Security (Late-Night or High-Traffic Locations)
Security supports guest and employee safety, manages entry flow when needed, and helps handle difficult situations. This role protects the environment and reduces risk for the team.
Support and specialty roles help restaurants scale without losing control. When these responsibilities are clearly assigned, you reduce operational chaos, protect standards, and give your core team more time to focus on guests and execution.
Cross-Training Titles and Hybrid Roles
Many restaurants do not have the budget or volume to staff every role as a separate position. That is where cross-training and hybrid roles come in. A hybrid role combines responsibilities from two jobs, like Cashier + Barista or Server + Bartender. Done correctly, hybrid roles give you flexibility, reduce call-off chaos, and help employees earn more skills. Done poorly, they turn into "do everything" jobs that burn people out.
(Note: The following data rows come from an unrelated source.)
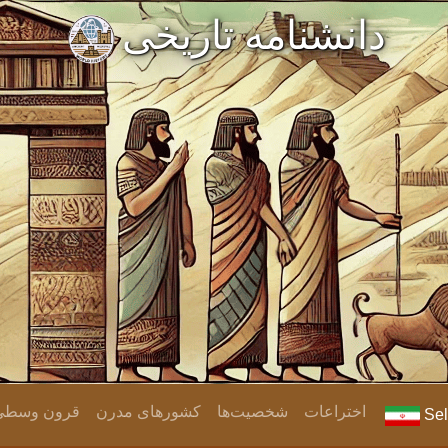
دانشنامه تاریخی
اختراعات
شخصیت‌ها
کشورهای مدرن
قرون وسطی و
Sel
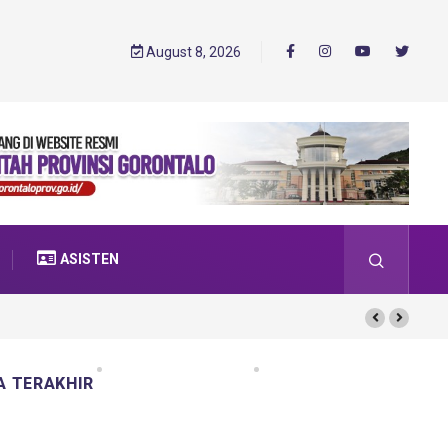
August 8, 2026
ASISTEN
A TERAKHIR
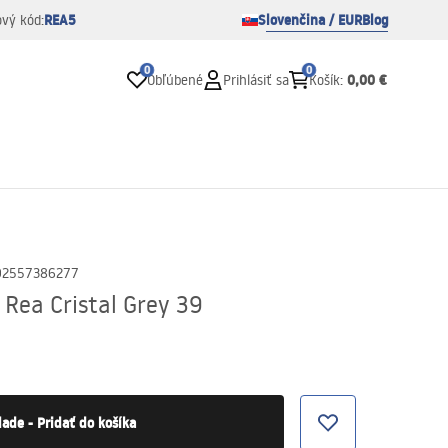
REA5
Slovenčina / EUR
Blog
ový kód:
0
0
0,00 €
Obľúbené
Prihlásiť sa
Košík
:
02557386277
Rea Cristal Grey 39
lade - Pridať do košíka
The key is to write hybrid job descriptions with clear boundaries. Start by naming the role in a way that matches what the person actually does. For example, "Guest Service Specialist" might be a better fit than "Cashier" if the job includes taking orders, running food, and managing pickup shelves. If you keep the title too narrow, applicants may feel misled when the job is broader.
Next, define the job using two layers of responsibilities -
1. Primary responsibilities - These are the top priorities. Example, "Take orders and payments accurately and Prepare espresso drinks to recipe."
2. Secondary responsibilities - These tasks should be specific and limited. Example, "Restock cups and lids" or "Run finished orders to pickup area."
This structure helps your team understand what matters most and prevents confusion during rush periods.
Hybrid roles also work best when you define skill levels. A simple system is -
Level 1. Can perform tasks with guidance (training stage)
Level 2. Can perform tasks independently at speed
Level 3. Can train others and cover multiple stations during a rush
Skill levels give employees a path to grow and give you a fair way to connect pay increases to ability.
You should also be careful with roles that mix FOH and BOH. Some combinations work well, like Prep Cook + Dishwasher or Runner + Busser. Others can create problems, like asking one person to bounce between cooking and cashiering during peak periods. When you cross-train across departments, set rules for when the employee switches tasks, who approves the switch, and what happens if both areas are slammed.
Hybrid roles are a smart strategy when they are written clearly and managed fairly. If the title matches the real job, priorities are clear, and skill levels are defined, cross-training improves coverage and keeps shifts calmer. The goal is flexibility without confusion - so employees know what they own and you can staff lean without burning out your team.